── EXERCISE DATA

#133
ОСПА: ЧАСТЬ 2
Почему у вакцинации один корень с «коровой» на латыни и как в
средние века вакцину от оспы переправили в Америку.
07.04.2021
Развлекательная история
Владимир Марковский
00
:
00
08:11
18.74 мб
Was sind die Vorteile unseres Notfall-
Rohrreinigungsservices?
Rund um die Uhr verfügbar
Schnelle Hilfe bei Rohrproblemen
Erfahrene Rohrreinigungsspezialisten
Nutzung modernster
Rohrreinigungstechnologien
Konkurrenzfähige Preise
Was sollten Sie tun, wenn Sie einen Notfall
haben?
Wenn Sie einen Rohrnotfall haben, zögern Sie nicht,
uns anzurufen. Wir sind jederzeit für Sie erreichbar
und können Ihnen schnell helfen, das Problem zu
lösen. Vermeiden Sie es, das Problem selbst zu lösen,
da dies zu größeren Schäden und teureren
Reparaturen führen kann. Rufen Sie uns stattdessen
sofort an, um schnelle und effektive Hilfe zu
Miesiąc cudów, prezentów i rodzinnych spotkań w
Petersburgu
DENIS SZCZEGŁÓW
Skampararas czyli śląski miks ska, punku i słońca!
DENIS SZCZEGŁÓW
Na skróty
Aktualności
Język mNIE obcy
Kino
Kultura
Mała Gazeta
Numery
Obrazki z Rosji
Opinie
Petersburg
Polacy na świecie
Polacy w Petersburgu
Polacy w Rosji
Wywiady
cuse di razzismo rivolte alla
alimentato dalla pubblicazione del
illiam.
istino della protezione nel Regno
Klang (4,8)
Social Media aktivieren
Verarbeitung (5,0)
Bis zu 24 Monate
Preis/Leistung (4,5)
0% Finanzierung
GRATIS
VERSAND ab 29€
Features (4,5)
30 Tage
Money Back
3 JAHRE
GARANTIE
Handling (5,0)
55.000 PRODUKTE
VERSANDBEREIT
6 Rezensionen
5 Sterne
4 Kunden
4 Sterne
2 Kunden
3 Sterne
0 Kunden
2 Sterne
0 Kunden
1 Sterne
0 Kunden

────

Go through the material above line by line and copy it exactly.

#133
ОСПА: ЧАСТЬ 2
Почему у вакцинации один корень с «коровой» на латыни и как в
средние века вакцину от оспы переправили в Америку.
07.04.2021
Развлекательная история
Владимир Марковский
00
:
00
08:11
18.74 мб
Was sind die Vorteile unseres Notfall-
Rohrreinigungsservices?
Rund um die Uhr verfügbar
Schnelle Hilfe bei Rohrproblemen
Erfahrene Rohrreinigungsspezialisten
Nutzung modernster
Rohrreinigungstechnologien
Konkurrenzfähige Preise
Was sollten Sie tun, wenn Sie einen Notfall
haben?
Wenn Sie einen Rohrnotfall haben, zögern Sie nicht,
uns anzurufen. Wir sind jederzeit für Sie erreichbar
und können Ihnen schnell helfen, das Problem zu
lösen. Vermeiden Sie es, das Problem selbst zu lösen,
da dies zu größeren Schäden und teureren
Reparaturen führen kann. Rufen Sie uns stattdessen
sofort an, um schnelle und effektive Hilfe zu
Miesiąc cudów, prezentów i rodzinnych spotkań w
Petersburgu
DENIS SZCZEGŁÓW
Skampararas czyli śląski miks ska, punku i słońca!
DENIS SZCZEGŁÓW
Na skróty
Aktualności
Język mNIE obcy
Kino
Kultura
Mała Gazeta
Numery
Obrazki z Rosji
Opinie
Petersburg
Polacy na świecie
Polacy w Petersburgu
Polacy w Rosji
Wywiady
cuse di razzismo rivolte alla
alimentato dalla pubblicazione del
illiam.
istino della protezione nel Regno
Klang (4,8)
Social Media aktivieren
Verarbeitung (5,0)
Bis zu 24 Monate
Preis/Leistung (4,5)
0% Finanzierung
GRATIS
VERSAND ab 29€
Features (4,5)
30 Tage
Money Back
3 JAHRE
GARANTIE
Handling (5,0)
55.000 PRODUKTE
VERSANDBEREIT
6 Rezensionen
5 Sterne
4 Kunden
4 Sterne
2 Kunden
3 Sterne
0 Kunden
2 Sterne
0 Kunden
1 Sterne
0 Kunden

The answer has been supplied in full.